The first thing all recruiters need to consider is why potential hires should read your email. While you might feel compelled to send off a simple form letter, it’s wise to remember that there is a real person on the end of the email. Taking the time to write a thoughtful, personalized email that directly addresses the industry and specific needs tells the candidate that they are more than just a random person needed to fill a seat, but someone whose work and skills are valued. Candidates will be tempted to ignore the email otherwise, or worse yet, see it as mass marketing and send it directly to their spam folder.

So you’ve crafted the perfect email and sent it off to the perfect candidate.

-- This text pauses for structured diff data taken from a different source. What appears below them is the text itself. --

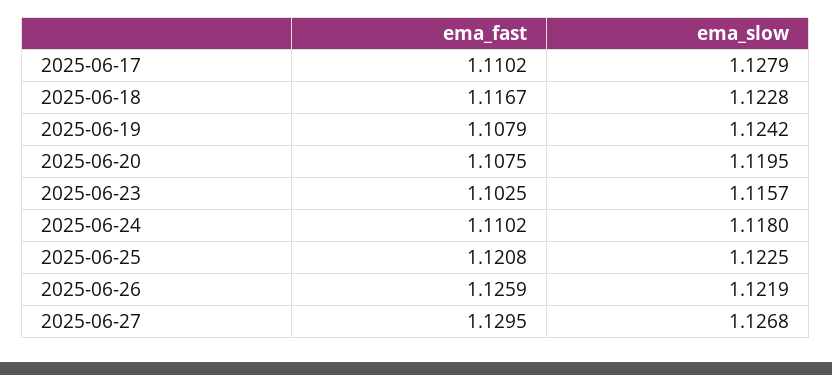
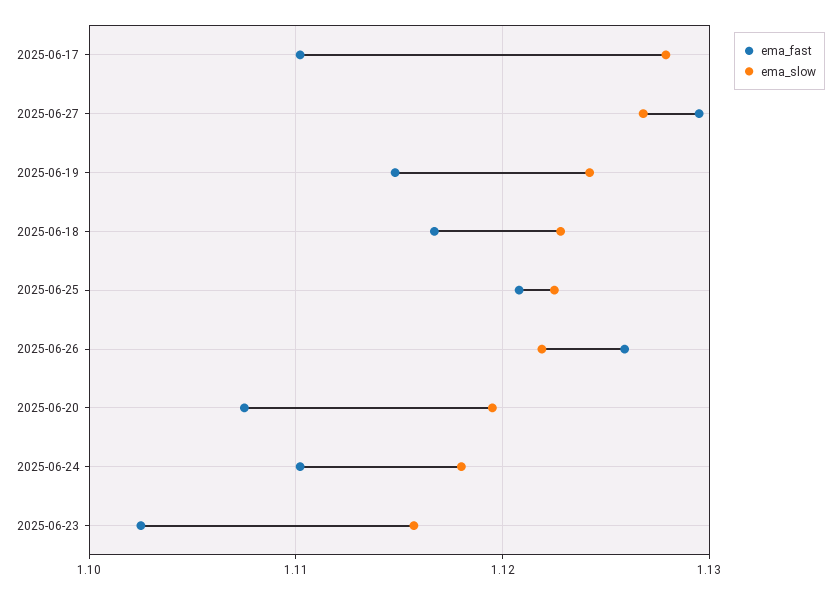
  {
    "ema_fast": {
      "2025-06-17": 1.1102,
      "2025-06-18": 1.1167,
-     "2025-06-19": 1.1079,
+     "2025-06-19": 1.115,
      "2025-06-20": 1.1075,
      "2025-06-23": 1.1025,
      "2025-06-24": 1.1102,
      "2025-06-25": 1.1208,
      "2025-06-26": 1.1259,
      "2025-06-27": 1.1295
    },
    "ema_slow": {
      "2025-06-17": 1.1279,
      "2025-06-18": 1.1228,
      "2025-06-19": 1.1242,
      "2025-06-20": 1.1195,
      "2025-06-23": 1.1157,
      "2025-06-24": 1.118,
      "2025-06-25": 1.1225,
      "2025-06-26": 1.1219,
      "2025-06-27": 1.1268
    }
  }

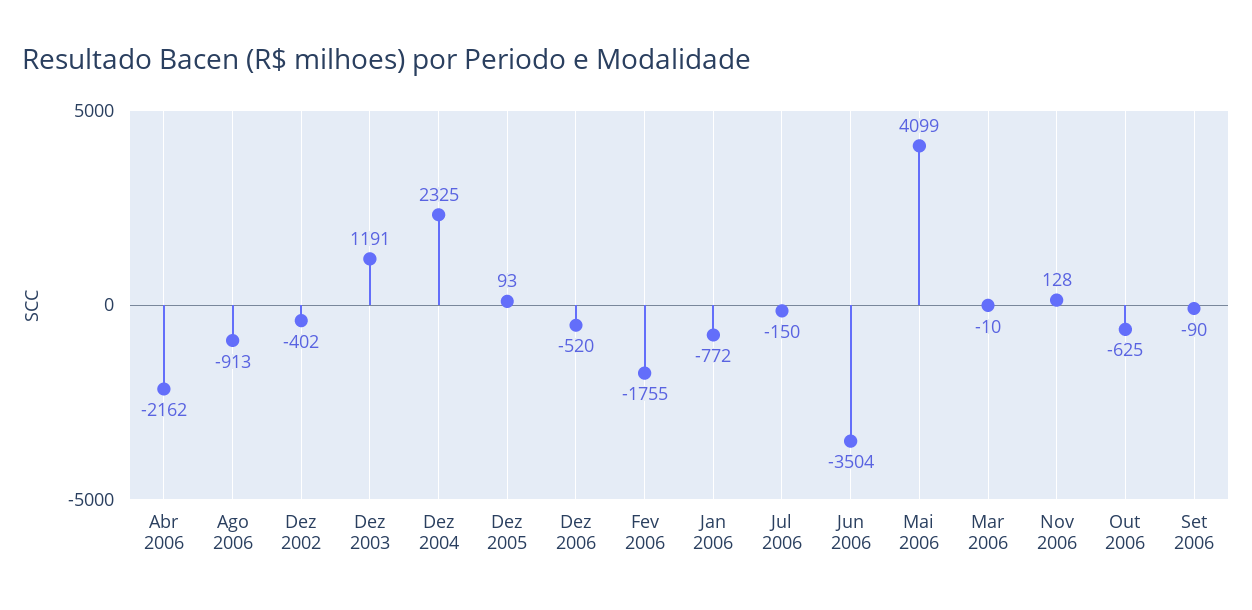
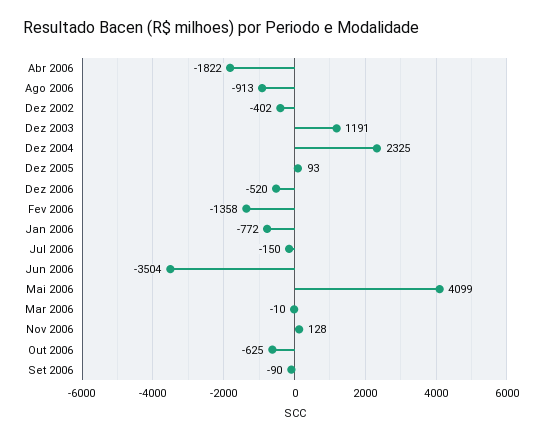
  {
-   "Abr 2006": -2162,
+   "Abr 2006": -1822,
    "Ago 2006": -913,
    "Dez 2002": -402,
    "Dez 2003": 1191,
    "Dez 2004": 2325,
    "Dez 2005": 93,
    "Dez 2006": -520,
-   "Fev 2006": -1755,
+   "Fev 2006": -1358,
    "Jan 2006": -772,
    "Jul 2006": -150,
    "Jun 2006": -3504,
    "Mai 2006": 4099,
    "Mar 2006": -10,
    "Nov 2006": 128,
    "Out 2006": -625,
    "Set 2006": -90
  }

What’s the next step? The answer: Tempering expectations and seeing a resume for what it is: Potential. While some people look better than others on resumes, there’s no such thing as the “perfect candidate,” but rather the potential for a perfect candidate. It’s easy to narrow down a group of candidates based on specific skills and qualifications, but true perfection in any role comes through the right training and leadership.

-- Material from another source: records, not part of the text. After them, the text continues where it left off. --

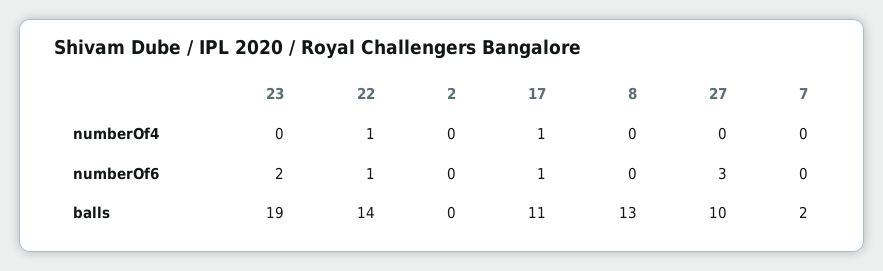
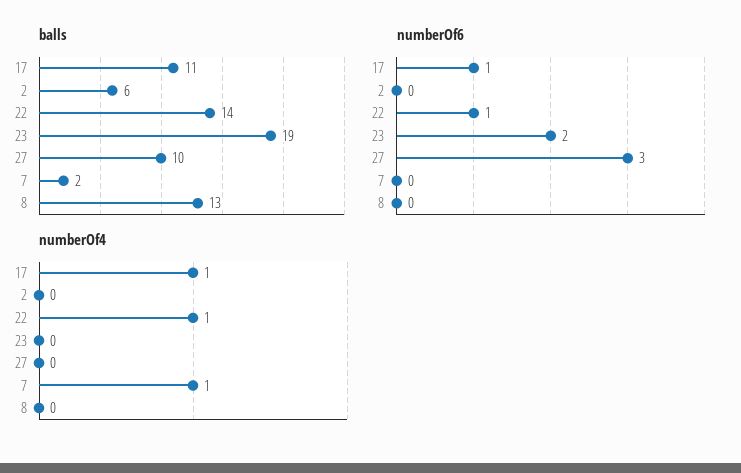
  {
    "numberOf4": {
      "23": 0,
      "22": 1,
      "2": 0,
      "17": 1,
      "8": 0,
      "27": 0,
-     "7": 0
+     "7": 1
    },
    "numberOf6": {
      "23": 2,
      "22": 1,
      "2": 0,
      "17": 1,
      "8": 0,
      "27": 3,
      "7": 0
    },
    "balls": {
      "23": 19,
      "22": 14,
-     "2": 0,
+     "2": 6,
      "17": 11,
      "8": 13,
      "27": 10,
      "7": 2
    }
  }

Congratulations! You’ve recruited a pool of candidates you feel could exemplify your company’s values and fulfill your individual needs. The next step is arguably the most important for both the recruiter and the candidate, and certainly the most nerve-wracking: the interview process. For the recruiter, converting a top candidate is all about timing. By jumping on the first person too quickly you run the risk of being seen as desperate. For a quality candidate, this can be a red flag, and one that could result in the employer losing a potentially qualified employee. Conversely, by laboring over the interview process, you can be perceived as too indecisive . This could lead to the candidate seeking out other opportunities – and let’s be honest, they probably already are – and could in turn render them unavailable when you finally make a decision.

While every client is different, most companies should spend no more than three to four weeks on an interview process comprised of three to five interviews with multiple people. Not only will the subsequent interviews inspire confidence in the candidate, it will let them know they’re still being considered. Once you’ve finally made a decision, approach the candidate with an offer that is consistent with their skills and the industry. Finally, remain amenable to the candidate’s individual needs and concerns during the offer process. In doing so, you present yourself as willing to go that extra mile to secure the best possible candidate, thus increasing the chances of a mutually beneficial relationship for years to come.

By overcoming these common recruiting obstacles, you present yourself as someone who knows what they want and how to get it, which in turn helps you attract top talent and gain quality hires.